### [Estratto]
Drugs and Me installa il primo gazebo per la limitazione del danno a Malta

Lo stand di Drugs and Me a The Bubble, settembre 2019. Fonte: Karen Mamo

Per mezzo di depliant educativi su alcol, ketamine, cannabis, cocaina e mdma, Drugs and Me ha incoraggiato il pubblico del festival a usare e promuovere principi di riduzione del danno, anche invitando gli amici a essere responsabili e a esercitare cautela e gradualità.

 

Lo scorso settembre, Drugs and Me ha partecipato a The Bubble, un festival del cambiamento che si tiene annualmente a Malta. Il gazebo gestito da Drugs and Me ha distribuito ai partecipanti locali e stranieri informazioni sulla riduzione del danno e ha incoraggiato un approccio più responsabile alle droghe in generale.

Il rapporto nazionale 2019 dell'Osservatorio Europeo delle Droghe e delle Tossicodipendenze ci dice che la politica nazionale sulle droghe a Malta risale al 2008. La politica maltese si basa su sei capisaldi e cerca di affrontare i problemi delle droghe illegali e dell'abuso di alcol e di farmaci da prescrizione attraverso principi legali, giudiziari, sanitari e di riduzione del danno. In questi undici anni essa è stata determinante nella riduzione dell'incidenza di malattie infettive legate alla somministrazione di droghe endovena. Tuttavia sembra vi siano delle lacune nell'ambito dell'educazione e della riduzione del danno.

La maggior parte dell'informazione disponibile online insiste sull'approccio "Just Say No!", che predica l'astinenza come unica maniera di affrontare l'uso di sostanze illegali. I manuali educativi adottati nelle scuole e nei centri giovanili si focalizzano solamente sulle conseguenze negative dell'uso di sostanze - sanitarie, legali ed economiche - senza fornire una spiegazione del perché le persone usano droghe o dei metodi di mitigazione del danno. Inoltre, il materiale educativo e gli esempi forniti sono nella quasi totalità disconnessi dalle esperienze di vita reale e non consentono spazio per il dibattito.

Le persone che si rivolgono allo stand di Drugs and Me, in particolare i giovani, esprimono una grande curiosità riguardo ai principi della riduzione del danno e al materiale informativo sulle droghe basato sull'evidenza. Vogliono sapere di più su come potersi divertire in sicurezza. Molti hanno ringraziato Drugs and Me per l'iniziativa, con la speranza di vedere altre iniziative simili in tutta l'isola.

È degno di nota che la stragrande maggioranza delle persone che si sono rivolte allo stand sono favorevoli a che stazioni di analisi per le droghe siano introdotte a Malta presso i festival, sottolineando che queste sono già presenti presso i principali festival musicali europei e statunitensi.

Considerando da un lato la mancanza di materiale informativo accessibile e aggiornato e dall'altra la reazione decisamente positiva e l'entusiasmo a imparare di più sull'uso sicuro delle sostanze legali e non, è chiaro che servono urgentemente nuove risorse e informazioni prive di pregiudizio per fornire ai ragazzi e agli adulti maltesi gli strumenti oggettivi per affrontare le droghe e il loro uso.

 

*Karen Mamo è cittadina maltese, con un master in Risoluzione di Conflitti e Sicurezza Mediterranea e un forte interesse nel riformare le politiche sulle droghe. Al momento è anche iscritta a un master in Scienza degli Studi sulle Dipendenze.

### [Cosa si chiede]
Spiega, in una-tre frasi, perché l'articolo sul gazebo di Drugs and Me conclude che servono urgentemente nuove risorse e informazioni prive di pregiudizio.

### [Estratti delle righe]
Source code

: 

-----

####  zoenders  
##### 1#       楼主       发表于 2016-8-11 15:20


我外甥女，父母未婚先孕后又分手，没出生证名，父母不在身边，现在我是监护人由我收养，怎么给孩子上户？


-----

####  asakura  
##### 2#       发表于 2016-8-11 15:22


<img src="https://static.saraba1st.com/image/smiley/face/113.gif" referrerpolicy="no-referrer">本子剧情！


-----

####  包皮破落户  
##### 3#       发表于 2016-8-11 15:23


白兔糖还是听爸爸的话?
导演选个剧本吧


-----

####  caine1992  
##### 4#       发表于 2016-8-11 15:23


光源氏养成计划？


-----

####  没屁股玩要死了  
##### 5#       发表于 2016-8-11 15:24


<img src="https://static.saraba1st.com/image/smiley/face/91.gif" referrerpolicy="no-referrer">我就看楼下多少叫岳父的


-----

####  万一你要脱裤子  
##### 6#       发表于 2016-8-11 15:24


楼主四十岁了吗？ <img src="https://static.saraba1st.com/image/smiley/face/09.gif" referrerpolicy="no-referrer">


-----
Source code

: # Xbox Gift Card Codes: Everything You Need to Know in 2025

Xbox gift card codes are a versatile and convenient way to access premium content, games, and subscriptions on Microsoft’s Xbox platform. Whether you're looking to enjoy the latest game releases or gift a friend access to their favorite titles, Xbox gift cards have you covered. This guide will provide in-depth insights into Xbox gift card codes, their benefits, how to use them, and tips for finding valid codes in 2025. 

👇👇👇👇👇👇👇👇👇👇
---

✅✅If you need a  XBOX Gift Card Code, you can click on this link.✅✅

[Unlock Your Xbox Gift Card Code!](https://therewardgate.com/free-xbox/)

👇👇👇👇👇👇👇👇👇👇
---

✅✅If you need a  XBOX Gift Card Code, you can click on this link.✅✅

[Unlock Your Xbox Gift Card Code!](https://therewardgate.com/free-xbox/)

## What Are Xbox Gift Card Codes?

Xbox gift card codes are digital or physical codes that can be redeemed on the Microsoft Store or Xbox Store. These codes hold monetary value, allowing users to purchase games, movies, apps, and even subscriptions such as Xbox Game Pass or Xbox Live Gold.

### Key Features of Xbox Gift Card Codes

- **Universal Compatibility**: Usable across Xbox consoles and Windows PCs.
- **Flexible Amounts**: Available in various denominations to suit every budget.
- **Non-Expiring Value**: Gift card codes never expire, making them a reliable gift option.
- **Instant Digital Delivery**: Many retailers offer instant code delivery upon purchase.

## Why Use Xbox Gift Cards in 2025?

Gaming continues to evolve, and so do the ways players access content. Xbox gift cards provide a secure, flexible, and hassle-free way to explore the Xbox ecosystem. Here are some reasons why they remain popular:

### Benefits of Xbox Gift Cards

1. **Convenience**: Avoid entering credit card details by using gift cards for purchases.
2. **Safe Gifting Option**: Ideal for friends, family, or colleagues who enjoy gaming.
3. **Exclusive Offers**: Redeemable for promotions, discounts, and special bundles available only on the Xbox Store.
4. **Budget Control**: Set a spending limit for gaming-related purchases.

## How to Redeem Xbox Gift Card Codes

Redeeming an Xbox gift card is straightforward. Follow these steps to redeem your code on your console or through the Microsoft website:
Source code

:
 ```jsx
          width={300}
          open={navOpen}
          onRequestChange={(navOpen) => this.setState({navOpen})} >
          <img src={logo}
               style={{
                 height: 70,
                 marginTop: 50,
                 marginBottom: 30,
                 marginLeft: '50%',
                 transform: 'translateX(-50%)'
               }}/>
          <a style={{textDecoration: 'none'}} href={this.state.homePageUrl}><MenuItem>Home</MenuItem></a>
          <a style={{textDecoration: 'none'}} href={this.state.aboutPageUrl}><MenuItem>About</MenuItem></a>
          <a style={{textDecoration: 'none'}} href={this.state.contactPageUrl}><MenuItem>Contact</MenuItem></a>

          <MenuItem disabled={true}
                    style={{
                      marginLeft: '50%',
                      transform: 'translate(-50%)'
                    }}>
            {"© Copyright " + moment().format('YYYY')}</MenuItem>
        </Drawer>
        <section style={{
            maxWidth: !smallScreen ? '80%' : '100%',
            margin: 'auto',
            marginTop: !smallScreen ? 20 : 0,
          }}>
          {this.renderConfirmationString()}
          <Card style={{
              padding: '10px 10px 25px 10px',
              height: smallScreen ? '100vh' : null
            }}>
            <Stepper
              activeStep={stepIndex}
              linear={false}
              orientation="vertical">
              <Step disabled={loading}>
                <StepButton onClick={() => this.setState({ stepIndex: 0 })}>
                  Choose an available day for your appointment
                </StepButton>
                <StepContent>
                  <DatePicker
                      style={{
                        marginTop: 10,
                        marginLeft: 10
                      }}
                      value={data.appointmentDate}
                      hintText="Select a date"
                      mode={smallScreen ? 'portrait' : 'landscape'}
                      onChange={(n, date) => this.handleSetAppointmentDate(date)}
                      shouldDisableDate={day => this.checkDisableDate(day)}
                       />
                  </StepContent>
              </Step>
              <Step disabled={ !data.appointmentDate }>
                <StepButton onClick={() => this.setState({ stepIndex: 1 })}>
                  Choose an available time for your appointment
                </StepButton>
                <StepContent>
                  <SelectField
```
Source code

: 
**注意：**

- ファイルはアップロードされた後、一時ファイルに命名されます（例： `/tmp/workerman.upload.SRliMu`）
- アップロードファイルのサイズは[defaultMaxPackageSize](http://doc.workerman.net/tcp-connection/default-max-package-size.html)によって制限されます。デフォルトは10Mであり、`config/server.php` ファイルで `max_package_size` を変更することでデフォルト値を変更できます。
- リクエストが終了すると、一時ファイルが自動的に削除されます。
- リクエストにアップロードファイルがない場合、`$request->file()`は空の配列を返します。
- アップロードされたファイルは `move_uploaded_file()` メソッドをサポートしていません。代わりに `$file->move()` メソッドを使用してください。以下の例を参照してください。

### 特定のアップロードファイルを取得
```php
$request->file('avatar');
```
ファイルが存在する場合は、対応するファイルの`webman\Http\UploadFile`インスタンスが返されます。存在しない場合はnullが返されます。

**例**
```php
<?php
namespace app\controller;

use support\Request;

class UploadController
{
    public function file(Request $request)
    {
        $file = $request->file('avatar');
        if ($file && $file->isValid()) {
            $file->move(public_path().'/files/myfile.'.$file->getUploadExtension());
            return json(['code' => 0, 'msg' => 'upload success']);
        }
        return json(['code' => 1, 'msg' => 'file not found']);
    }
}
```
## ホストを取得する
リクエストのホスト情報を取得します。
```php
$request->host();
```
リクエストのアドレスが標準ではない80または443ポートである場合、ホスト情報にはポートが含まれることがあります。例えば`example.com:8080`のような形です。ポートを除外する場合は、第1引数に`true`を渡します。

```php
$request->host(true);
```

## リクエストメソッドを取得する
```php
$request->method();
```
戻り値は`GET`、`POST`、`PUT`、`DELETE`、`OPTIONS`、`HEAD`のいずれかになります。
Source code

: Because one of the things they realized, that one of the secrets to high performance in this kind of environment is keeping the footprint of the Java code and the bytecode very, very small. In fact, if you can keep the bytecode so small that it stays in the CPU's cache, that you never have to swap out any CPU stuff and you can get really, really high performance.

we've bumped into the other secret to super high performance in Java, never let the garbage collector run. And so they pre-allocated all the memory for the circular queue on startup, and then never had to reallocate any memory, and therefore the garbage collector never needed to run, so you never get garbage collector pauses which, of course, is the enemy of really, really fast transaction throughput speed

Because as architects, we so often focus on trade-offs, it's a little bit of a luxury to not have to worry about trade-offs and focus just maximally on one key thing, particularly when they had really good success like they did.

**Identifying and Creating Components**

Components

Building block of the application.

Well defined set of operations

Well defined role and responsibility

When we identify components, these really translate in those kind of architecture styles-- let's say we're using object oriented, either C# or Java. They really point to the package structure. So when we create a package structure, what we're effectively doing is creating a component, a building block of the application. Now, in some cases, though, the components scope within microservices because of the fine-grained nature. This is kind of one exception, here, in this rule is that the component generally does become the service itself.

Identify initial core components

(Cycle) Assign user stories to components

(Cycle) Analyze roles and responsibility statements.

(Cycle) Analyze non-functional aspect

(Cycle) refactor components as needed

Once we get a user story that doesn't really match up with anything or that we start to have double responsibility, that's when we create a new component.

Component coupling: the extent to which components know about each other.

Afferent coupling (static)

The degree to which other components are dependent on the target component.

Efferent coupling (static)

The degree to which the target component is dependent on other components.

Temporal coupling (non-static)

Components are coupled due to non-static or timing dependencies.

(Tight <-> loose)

### [Risposta]
Da un lato manca materiale informativo accessibile e aggiornato. Dall'altro, la reazione del pubblico è stata decisamente positiva, con entusiasmo a imparare di più sull'uso sicuro delle sostanze legali e non. Le nuove risorse servono a fornire ai ragazzi e agli adulti maltesi gli strumenti oggettivi per affrontare le droghe e il loro uso.